What is it?
The Mid-Autumn Festival is a harvest festival celebrated by the Chinese and Vietnamese people.
When is it?
The festival is held on the 15th day of the 8th month of the lunar calendar with full moon at night, corresponding to late September to early October of the Gregorian calendar with a full moon at night. In 2018 this was Monday 24th September. (This is a somewhat delayed blogpost!).
How is it celebrated?
The festival celebrations involve gathering, thanksgiving and praying.
Traditionally this was a time to enjoy the successful reaping of rice and wheat with food offerings made in honor of the moon.
Today it is outdoor reunions among friends and relatives, to eat mooncakes (more on those later) and watch the moon (a symbol of harmony and unity). The festival is celebrated with many cultural and regional customs including burning incense and the dragon and lion dances.

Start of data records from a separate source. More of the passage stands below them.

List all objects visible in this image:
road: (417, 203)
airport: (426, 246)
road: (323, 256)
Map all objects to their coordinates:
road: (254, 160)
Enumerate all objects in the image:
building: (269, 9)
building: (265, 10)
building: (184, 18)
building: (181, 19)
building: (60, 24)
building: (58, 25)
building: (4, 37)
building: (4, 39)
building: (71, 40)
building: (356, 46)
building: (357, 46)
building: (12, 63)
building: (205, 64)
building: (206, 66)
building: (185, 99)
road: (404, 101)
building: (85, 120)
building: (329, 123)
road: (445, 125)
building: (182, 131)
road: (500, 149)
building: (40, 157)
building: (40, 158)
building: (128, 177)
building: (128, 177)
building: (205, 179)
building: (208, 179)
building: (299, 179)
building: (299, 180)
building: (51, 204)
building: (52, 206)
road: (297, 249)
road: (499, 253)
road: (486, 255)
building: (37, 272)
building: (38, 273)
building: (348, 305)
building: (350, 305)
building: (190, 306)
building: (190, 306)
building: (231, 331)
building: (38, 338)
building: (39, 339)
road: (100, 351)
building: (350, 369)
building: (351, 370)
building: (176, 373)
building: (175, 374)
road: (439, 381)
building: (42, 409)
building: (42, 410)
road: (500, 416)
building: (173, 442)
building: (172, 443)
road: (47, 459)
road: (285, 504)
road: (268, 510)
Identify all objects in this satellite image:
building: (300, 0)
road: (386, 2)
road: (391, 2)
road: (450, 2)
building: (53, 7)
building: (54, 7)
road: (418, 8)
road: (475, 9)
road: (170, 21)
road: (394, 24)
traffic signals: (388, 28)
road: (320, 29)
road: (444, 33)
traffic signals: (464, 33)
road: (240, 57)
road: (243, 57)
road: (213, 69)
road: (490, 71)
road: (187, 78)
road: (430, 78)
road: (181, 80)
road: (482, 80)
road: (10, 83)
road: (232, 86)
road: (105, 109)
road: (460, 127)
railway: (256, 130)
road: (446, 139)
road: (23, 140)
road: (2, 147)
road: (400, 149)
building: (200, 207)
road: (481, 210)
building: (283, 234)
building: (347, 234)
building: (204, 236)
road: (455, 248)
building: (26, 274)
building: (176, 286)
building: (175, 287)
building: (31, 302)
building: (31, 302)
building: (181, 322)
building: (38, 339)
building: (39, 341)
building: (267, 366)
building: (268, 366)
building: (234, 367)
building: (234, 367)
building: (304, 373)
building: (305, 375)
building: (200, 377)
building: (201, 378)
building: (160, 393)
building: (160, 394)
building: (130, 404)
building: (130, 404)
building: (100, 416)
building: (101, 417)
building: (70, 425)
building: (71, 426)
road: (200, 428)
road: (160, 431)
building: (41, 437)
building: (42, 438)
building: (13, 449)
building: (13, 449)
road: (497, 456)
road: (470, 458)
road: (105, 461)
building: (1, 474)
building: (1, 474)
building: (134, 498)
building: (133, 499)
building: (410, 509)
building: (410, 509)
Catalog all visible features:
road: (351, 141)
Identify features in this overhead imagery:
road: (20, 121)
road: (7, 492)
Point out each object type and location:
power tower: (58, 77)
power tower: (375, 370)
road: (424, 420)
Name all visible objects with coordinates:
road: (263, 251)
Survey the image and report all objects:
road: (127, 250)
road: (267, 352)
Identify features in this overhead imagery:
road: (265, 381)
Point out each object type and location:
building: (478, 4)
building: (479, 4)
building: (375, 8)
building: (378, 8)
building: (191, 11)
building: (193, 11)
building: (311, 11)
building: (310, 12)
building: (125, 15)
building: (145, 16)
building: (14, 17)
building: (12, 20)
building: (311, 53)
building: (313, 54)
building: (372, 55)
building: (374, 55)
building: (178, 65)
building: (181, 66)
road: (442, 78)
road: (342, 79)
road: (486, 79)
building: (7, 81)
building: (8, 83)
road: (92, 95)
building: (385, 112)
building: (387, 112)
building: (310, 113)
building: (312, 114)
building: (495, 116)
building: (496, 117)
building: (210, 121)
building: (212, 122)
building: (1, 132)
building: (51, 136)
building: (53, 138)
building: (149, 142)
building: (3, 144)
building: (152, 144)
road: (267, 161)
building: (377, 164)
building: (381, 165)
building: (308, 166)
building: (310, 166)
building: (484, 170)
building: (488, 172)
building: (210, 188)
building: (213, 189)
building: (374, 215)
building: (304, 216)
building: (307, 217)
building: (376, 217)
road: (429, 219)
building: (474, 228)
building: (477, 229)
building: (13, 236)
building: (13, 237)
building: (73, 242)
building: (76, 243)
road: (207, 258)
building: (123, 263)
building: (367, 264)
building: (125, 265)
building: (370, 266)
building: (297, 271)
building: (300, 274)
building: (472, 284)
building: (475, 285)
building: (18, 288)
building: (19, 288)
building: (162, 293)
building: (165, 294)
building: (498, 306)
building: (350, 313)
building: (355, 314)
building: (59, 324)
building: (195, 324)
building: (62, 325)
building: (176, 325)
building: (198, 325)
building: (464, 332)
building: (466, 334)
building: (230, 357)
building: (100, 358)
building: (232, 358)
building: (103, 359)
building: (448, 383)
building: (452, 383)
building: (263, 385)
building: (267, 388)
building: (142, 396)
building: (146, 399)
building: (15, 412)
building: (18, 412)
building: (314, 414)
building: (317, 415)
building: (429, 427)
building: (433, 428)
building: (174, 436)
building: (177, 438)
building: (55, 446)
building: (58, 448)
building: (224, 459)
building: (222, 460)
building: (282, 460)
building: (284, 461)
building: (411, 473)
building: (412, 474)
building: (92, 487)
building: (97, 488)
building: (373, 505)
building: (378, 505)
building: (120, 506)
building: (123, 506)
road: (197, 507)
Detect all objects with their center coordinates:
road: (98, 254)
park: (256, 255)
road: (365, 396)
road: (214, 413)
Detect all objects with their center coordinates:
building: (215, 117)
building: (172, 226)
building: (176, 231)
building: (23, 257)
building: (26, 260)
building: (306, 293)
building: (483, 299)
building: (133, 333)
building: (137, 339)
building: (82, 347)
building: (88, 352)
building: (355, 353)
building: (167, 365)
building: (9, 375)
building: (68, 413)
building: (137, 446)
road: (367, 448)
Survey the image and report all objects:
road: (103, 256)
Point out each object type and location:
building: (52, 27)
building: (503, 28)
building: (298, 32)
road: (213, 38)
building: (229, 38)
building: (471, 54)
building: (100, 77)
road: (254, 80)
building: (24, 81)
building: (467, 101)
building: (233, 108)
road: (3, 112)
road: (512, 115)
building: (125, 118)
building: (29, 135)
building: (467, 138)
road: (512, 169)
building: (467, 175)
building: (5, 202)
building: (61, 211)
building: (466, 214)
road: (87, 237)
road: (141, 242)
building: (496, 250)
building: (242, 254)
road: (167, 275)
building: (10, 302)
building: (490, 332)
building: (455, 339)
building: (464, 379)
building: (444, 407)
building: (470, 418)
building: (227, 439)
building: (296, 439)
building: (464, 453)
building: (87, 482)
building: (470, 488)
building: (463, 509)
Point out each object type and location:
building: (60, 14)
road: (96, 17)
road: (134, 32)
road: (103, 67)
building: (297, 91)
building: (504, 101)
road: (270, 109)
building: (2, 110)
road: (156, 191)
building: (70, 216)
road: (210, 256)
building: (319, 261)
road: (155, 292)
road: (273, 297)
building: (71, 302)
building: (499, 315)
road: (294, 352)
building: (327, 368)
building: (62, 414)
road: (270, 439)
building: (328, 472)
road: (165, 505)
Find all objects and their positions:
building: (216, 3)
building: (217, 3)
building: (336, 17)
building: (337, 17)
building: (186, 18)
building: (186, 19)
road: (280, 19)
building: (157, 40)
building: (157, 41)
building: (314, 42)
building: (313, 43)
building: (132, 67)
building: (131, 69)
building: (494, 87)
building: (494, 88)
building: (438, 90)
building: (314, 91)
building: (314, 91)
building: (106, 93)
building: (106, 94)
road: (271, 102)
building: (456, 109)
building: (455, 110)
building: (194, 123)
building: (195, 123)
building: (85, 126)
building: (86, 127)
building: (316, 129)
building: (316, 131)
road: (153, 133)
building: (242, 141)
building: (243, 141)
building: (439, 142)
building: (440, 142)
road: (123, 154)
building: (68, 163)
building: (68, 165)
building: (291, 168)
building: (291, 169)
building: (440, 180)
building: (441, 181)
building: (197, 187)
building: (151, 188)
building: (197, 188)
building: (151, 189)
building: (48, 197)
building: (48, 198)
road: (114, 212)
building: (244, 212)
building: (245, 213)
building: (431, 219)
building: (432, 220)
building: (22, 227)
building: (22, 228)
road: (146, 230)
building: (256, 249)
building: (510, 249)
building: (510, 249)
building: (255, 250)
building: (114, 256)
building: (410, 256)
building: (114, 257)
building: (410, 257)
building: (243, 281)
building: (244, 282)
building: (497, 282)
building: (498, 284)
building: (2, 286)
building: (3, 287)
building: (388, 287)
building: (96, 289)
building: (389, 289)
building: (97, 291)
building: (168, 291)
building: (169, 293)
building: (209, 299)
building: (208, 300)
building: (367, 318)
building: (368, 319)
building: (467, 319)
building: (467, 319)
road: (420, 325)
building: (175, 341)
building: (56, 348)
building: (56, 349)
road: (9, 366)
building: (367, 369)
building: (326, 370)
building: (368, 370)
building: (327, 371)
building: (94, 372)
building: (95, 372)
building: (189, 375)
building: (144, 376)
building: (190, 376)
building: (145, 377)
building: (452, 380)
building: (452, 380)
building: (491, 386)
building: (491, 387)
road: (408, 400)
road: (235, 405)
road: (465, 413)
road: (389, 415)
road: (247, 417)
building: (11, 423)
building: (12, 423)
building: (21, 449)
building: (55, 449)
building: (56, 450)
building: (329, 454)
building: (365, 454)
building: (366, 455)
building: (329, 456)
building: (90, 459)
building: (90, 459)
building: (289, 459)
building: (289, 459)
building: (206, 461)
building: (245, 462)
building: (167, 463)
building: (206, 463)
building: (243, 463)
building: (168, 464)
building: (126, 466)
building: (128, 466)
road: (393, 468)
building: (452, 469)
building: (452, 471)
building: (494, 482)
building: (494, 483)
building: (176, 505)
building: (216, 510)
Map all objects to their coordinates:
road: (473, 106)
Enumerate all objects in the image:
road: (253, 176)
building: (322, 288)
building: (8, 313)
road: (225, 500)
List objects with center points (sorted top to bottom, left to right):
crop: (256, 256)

Part of the celebrations is the carrying of brightly lit lanterns, lighting lanterns on towers, or floating sky lanterns. Gardens by the Bay had a wonderful display of lanterns (see pictures).
Making and sharing mooncakes is a tradition of this festival. In Chinese culture, a round shape symbolizes completeness and reunion. The sharing and eating of round mooncakes among family members during the week of the festival signifies the completeness and unity of families.
Today, everywhere sells mooncakes in a variety of flavours resulting in the popular custom of giving mooncakes to family members. It is also now customary for businessmen and families to present them to their clients or relatives as presents helping to fuel a demand for high-end mooncakes.
Mooncakes are round pastries, measuring about 10 cm in diameter and 3–4 cm thick, A rich thick filling usually made from red bean or lotus seed paste and is surrounded by a thin (2–3 mm) crust (and may contain yolks from salted duck eggs).
Mooncakes are usually eaten in small wedges accompanied by tea. I tried a green tea and red bean mooncake. I had a small piece with tea. The rest remained on the plate and I don’t think I’ll be venturing to try one again anytime soon. It’s an acquired taste.
This was the first time we had experienced the Mid Autumn Festival as a family and whilst we didn’t actively take part it was enjoyable to be surrounded by happy people celebrating. I tried an mooncake and we enjoyed the lantern displays at Gardens by the Bay. I look forward to seeing what next year’s celebrations brings.